======== PAGE EXTRACT ========

Complementing this is Generation 2 Virtual Warehouses, which leverage the latest cloud instances and performance optimizations. For some workloads, Gen 2 provides up to four times the speed improvement over the previous generation, Kleinerman said.

Expanding Data Engineering With OpenFlow

In data ingestion and transformation, Snowflake debuted OpenFlow, a managed service for flexible, secure data movement. Built on its acquisition of Datafold, OpenFlow extracts and loads both structured and unstructured data from a wide array of sources — including SharePoint, Drive, Slack, and enterprise databases.

“AI’s value depends on access to the right data,” said Kleinerman. “OpenFlow reduces the friction in making unstructured content usable.”

OpenFlow supports both fully managed and BYOC (Bring Your Own Compute) deployments, giving customers control over execution location for compliance-sensitive workloads.

Making AI SQL-Native

Snowflake is also embedding AI directly into SQL workflows through AI SQL — a suite of new functions that allow users to call AI models from within standard queries.

The feature supports sentiment analysis, classification, and multimodal data processing (including PDFs, audio, and images). The goal is to enable analysts to use powerful AI capabilities with minimal training.

“It’s AI as a function call,” said Kleinerman. “This makes AI accessible to millions of existing SQL users.”

Automating Migration With SnowConvert AI

Snowflake also announced SnowConvert AI, a next-generation migration assistant. Building on its original SnowConvert tool, the new version uses AI to handle code translation errors, verify logic, and validate data fidelity.

“Migration is often blocked by the last few percent of code that fails to translate,” Kleinerman noted. “AI closes that gap.”

The tool includes AI-powered data validation and code testing, simplifying one of the most complex steps in modernizing legacy data infrastructure.

Snowflake Intelligence: The AI Interface for Everyone

The flagship announcement of the day was Snowflake Intelligence, a conversational interface that allows business users to query their organization’s data using natural language and securely governed AI agents.

======== INFORMATION ========

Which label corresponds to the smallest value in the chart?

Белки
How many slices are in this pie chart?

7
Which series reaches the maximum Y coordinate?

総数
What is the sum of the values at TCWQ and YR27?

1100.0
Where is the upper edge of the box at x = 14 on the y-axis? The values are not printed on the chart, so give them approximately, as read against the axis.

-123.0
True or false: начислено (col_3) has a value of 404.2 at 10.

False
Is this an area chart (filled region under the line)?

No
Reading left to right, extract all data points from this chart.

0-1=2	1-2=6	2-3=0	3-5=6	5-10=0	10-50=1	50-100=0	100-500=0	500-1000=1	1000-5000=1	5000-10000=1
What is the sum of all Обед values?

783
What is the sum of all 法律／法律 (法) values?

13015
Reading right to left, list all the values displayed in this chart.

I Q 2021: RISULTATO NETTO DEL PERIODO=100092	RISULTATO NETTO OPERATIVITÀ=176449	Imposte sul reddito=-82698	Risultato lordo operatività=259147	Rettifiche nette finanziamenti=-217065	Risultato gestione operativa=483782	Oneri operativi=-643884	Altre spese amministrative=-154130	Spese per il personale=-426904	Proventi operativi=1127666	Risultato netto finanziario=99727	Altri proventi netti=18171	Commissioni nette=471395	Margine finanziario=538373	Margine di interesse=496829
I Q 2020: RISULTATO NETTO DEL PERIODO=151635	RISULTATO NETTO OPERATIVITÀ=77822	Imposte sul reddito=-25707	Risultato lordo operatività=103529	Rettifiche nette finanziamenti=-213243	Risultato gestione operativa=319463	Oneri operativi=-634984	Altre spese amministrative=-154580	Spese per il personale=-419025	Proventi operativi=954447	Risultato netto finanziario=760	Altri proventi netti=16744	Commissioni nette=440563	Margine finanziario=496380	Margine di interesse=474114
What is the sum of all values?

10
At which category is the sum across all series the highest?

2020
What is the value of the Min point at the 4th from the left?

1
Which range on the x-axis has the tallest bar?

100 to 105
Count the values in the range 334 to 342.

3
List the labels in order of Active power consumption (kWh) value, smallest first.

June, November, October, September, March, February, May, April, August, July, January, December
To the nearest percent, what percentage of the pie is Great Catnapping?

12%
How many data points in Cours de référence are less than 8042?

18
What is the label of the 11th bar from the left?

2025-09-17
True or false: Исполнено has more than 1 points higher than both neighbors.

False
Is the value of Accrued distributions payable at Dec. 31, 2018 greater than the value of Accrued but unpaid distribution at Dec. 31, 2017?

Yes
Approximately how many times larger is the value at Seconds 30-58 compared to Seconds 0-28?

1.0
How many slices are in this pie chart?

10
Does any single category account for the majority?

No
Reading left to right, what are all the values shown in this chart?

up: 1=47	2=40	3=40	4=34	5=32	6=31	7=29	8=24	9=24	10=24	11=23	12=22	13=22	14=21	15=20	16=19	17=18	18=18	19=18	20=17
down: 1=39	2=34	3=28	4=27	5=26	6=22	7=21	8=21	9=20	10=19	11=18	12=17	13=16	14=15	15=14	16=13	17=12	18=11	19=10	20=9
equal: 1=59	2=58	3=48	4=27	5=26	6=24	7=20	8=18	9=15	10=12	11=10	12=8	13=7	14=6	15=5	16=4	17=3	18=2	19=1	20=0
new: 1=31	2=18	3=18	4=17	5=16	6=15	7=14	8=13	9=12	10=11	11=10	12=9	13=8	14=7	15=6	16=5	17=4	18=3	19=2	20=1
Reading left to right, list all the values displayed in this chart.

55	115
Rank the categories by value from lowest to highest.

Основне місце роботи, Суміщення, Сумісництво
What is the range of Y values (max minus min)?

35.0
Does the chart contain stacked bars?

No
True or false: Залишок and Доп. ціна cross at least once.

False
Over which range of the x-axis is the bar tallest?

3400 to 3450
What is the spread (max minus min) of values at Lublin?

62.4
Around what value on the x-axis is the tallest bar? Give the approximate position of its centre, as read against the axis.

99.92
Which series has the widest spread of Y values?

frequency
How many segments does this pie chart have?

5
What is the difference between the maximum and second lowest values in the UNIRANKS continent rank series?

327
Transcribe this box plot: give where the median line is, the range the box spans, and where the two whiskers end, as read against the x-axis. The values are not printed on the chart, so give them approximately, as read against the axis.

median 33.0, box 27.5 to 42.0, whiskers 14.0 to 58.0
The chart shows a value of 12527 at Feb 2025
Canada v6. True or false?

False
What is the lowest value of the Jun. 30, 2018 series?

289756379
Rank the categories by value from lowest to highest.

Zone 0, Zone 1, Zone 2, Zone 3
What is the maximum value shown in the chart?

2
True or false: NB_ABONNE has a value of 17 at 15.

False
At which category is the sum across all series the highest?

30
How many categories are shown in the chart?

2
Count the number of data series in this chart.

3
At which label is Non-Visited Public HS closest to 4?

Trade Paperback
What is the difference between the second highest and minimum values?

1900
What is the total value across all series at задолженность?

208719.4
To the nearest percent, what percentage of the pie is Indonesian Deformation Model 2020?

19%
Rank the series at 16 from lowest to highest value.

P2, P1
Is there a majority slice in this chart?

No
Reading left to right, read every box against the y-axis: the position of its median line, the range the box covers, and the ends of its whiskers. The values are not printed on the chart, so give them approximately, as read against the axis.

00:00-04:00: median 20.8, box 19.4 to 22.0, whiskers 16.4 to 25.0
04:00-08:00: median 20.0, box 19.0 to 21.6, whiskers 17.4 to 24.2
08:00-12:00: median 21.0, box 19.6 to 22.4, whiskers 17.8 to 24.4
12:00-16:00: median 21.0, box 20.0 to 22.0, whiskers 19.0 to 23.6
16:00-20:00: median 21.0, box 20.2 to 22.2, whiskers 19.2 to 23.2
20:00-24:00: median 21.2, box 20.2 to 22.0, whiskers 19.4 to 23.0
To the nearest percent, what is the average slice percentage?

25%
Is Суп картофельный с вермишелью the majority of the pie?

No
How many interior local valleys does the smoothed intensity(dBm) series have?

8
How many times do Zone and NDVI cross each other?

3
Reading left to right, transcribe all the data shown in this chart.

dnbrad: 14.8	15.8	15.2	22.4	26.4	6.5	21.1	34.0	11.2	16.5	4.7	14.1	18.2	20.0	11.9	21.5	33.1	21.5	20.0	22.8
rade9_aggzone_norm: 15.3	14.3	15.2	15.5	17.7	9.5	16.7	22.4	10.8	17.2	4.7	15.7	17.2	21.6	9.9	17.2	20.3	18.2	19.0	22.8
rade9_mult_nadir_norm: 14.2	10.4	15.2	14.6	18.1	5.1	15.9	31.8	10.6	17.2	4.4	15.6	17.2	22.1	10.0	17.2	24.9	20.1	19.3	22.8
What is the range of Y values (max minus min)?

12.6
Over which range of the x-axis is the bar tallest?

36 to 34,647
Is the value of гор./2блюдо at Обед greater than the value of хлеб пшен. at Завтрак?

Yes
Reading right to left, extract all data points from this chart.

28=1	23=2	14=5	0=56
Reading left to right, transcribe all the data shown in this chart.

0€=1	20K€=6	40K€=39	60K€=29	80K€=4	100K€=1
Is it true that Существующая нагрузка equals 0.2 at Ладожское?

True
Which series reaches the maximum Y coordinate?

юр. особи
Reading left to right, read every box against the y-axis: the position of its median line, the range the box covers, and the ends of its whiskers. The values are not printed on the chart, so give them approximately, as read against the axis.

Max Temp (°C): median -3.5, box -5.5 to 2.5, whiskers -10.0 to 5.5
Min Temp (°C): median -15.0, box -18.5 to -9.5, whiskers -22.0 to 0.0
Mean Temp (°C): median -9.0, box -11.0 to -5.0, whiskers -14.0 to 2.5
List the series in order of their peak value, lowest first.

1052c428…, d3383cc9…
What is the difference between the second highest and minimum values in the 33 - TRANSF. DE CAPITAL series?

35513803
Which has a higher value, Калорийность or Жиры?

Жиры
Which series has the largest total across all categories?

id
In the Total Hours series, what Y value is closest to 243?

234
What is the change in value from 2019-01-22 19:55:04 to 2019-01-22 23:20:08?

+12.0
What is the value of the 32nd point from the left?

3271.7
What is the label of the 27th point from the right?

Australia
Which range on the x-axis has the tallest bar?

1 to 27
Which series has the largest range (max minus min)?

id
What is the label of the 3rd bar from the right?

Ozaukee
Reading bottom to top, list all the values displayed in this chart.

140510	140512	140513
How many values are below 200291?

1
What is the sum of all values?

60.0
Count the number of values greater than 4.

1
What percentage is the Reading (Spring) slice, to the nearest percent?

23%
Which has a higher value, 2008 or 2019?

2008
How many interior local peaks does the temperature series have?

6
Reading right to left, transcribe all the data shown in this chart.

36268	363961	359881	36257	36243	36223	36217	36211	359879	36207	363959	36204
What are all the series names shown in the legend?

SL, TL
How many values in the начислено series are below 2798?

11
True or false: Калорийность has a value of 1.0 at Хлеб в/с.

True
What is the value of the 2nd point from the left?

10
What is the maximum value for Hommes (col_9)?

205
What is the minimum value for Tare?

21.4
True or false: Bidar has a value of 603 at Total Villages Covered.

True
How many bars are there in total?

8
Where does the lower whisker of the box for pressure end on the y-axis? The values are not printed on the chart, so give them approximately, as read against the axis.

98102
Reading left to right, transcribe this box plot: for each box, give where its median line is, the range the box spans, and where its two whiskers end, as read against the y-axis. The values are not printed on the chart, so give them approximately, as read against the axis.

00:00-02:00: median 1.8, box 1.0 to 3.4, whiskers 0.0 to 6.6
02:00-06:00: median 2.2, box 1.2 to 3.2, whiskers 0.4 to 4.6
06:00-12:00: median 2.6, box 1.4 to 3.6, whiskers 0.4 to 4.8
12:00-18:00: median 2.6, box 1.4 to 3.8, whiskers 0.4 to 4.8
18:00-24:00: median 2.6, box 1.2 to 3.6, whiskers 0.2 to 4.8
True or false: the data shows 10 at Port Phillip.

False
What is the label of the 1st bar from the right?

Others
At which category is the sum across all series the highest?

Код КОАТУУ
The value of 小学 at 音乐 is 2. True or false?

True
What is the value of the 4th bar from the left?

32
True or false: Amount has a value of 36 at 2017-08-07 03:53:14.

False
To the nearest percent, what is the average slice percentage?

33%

========

Reproduce the stretch of the Snowflake announcements article from "Making AI SQL-Native" through "within standard queries." verbatim. Work only from the article on Snowflake's announcements.

Making AI SQL-Native

Snowflake is also embedding AI directly into SQL workflows through AI SQL — a suite of new functions that allow users to call AI models from within standard queries.